If we focus the architecture on making common things as generic
as possible we miss the bigger picture of covering distinct
and unique features that hw provides.

In the last email when I said "would be good to standardize at least a few common fields"
I meant that it make sense only at the later phases.
I don't think we should put things into uapi upfront.
Otherwise we will end up with likely useless fields.
Like vlan field. Surely a lot of nics can store it into metadata, but why?
bpf program can easily read it from the packet.
What's the benefit of adding it to md?
This metadata concept we're discussing in the context of program acceleration.
If metadata doesn't give perf benefits it should not be done by
firmware, it should not be supported by the driver and certainly
should not be part of uapi.
Hence I'd like to see pure BTF description without any common/standard
fields across the drivers and figure out what (if anything) is useful
to accelerate xdp programs (and af_xdp in the future).

> Our proposed approach (still working on something ready to RFC) is to
> provide a method for the eBPF program to send a struct of requested
> hints down to the driver on load.  If the driver can provide the hints,
> then that'd be how they'd be laid out in the metadata.  If it can't
> provide them, we'd probably reject the program loading, or discuss
> providing a software fallback (I know this is an area of contention).

I don't think that approach can work.
My .02 is the only useful acceleration feature out if intel nics is
an ability to parse the packet and report it to the xdp program
as a node id in the parse graph. As far as I know that is pretty unique
to intel.

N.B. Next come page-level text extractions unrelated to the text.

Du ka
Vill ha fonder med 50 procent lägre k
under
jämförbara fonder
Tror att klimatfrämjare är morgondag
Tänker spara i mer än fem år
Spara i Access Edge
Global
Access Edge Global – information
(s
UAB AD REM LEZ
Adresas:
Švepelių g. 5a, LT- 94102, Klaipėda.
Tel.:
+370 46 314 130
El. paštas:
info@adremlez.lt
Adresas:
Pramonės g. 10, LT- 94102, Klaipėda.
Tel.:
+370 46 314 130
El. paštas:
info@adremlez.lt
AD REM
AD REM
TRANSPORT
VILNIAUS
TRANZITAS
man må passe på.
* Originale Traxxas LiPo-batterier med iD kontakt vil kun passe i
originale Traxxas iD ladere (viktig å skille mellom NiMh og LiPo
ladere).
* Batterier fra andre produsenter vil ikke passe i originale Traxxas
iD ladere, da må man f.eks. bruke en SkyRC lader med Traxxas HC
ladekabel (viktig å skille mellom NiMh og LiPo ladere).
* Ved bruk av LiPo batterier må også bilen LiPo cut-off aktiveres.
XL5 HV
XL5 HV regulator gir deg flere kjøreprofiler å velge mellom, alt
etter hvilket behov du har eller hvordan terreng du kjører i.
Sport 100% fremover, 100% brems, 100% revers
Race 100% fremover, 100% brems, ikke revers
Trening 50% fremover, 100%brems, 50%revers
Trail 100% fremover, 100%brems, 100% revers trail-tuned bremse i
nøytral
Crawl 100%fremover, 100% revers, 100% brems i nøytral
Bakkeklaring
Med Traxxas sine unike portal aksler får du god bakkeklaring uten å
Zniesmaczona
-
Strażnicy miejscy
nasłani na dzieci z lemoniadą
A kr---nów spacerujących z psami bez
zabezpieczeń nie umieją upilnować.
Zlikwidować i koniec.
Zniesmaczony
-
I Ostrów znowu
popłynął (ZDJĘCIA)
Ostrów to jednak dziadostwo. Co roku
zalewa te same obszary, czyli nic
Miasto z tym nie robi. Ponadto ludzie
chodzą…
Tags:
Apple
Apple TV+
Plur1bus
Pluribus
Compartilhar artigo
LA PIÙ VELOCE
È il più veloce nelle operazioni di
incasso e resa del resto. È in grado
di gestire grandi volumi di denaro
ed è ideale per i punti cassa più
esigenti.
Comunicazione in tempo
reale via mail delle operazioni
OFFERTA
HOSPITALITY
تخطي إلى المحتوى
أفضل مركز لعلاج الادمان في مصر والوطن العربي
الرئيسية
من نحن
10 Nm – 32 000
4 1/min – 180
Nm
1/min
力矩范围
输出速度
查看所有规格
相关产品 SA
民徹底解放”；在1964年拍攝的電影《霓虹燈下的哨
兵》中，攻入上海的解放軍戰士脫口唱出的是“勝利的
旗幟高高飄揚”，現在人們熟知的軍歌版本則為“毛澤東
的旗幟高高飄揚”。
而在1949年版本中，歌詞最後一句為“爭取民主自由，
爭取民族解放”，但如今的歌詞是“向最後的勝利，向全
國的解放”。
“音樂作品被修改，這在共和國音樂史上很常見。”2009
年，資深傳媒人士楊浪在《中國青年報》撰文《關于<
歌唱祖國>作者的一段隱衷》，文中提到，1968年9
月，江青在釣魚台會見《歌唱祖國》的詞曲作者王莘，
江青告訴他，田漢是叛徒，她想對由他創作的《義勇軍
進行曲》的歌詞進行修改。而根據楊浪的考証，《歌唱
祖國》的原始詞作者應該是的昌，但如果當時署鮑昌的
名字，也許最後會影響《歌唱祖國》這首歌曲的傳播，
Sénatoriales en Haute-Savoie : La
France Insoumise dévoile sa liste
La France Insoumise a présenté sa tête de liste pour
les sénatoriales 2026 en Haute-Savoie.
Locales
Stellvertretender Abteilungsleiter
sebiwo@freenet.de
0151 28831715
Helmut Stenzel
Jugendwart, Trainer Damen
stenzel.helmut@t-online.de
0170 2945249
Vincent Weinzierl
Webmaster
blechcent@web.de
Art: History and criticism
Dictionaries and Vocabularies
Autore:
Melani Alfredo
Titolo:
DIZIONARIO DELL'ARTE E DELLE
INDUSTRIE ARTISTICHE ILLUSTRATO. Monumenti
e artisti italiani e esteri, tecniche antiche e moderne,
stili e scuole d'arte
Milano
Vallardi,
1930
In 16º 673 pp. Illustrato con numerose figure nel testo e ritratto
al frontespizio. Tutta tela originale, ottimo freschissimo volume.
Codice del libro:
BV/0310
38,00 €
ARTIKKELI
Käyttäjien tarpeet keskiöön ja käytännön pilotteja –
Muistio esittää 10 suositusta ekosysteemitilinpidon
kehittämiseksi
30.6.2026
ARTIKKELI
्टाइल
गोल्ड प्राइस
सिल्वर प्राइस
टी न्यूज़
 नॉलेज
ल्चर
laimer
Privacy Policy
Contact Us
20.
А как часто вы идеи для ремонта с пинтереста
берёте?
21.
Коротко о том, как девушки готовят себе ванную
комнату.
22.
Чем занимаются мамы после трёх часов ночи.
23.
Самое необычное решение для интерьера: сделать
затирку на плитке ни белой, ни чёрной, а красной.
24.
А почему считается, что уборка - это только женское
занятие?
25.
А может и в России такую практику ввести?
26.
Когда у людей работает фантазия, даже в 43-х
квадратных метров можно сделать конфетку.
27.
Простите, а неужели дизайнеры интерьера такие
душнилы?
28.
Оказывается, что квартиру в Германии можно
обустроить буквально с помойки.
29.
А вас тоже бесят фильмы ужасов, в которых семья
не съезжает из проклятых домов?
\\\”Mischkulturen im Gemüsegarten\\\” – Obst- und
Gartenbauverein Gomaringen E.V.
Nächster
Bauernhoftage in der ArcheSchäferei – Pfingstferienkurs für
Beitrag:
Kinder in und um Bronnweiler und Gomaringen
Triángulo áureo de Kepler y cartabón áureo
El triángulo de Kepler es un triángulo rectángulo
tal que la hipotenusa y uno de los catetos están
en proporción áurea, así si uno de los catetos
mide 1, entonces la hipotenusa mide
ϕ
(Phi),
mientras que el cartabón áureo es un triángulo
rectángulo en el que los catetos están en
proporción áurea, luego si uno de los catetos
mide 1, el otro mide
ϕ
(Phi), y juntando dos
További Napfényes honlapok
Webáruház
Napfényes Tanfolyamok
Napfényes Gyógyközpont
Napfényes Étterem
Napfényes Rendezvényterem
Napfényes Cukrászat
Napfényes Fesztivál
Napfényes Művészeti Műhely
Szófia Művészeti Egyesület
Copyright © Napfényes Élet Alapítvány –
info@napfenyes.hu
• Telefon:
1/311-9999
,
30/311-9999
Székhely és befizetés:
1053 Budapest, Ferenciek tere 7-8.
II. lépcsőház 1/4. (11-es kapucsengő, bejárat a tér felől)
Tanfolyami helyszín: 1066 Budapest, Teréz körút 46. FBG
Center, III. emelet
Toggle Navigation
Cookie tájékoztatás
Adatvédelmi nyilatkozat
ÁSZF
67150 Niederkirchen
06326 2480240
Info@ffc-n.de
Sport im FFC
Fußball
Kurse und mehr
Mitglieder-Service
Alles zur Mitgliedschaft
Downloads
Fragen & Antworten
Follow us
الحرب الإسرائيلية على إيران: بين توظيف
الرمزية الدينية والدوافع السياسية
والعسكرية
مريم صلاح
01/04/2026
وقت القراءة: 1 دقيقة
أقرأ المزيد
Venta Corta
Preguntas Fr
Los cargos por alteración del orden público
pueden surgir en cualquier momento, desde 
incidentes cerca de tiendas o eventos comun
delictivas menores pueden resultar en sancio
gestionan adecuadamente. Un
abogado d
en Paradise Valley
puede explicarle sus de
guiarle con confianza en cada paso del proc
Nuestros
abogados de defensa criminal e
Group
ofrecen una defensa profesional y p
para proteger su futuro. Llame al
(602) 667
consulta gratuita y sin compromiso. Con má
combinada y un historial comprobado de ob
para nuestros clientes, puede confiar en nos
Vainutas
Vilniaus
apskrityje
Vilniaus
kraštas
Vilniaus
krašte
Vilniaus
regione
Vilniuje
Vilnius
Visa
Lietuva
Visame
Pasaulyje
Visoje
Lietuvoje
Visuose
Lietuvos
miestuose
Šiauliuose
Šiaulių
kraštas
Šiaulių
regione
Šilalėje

Configuration of that is a different matter.
Other things like hash are interesting, but we will quickly get
into rss spec definition if we go standardization route now instead
of later phases.
Therefore I'd rather let firmware+driver define its own BTF description
that says here is 'hash' of the packet hw can provide and it's fine
that this hash may be over different tuples depending on the nic
and even version of the firmware in that nic.
We need to see performance numbers and benefits for real world
xdp programs before drilling into specific semantics of the hash.

> I suppose we could get there with the rewriting mechanism described
> below, but that'd be a tough sell to set a bit of ABI for metadata,
> then change it to be potentially dynamic at runtime in the future.

Hmm. I don't see how future offset rewriting will break abi.
It looks to me as natural extension that wouldn't break any apps
that would be written for specific nic with given BTF description.
With rewritting in place some progs would become portable. That's all.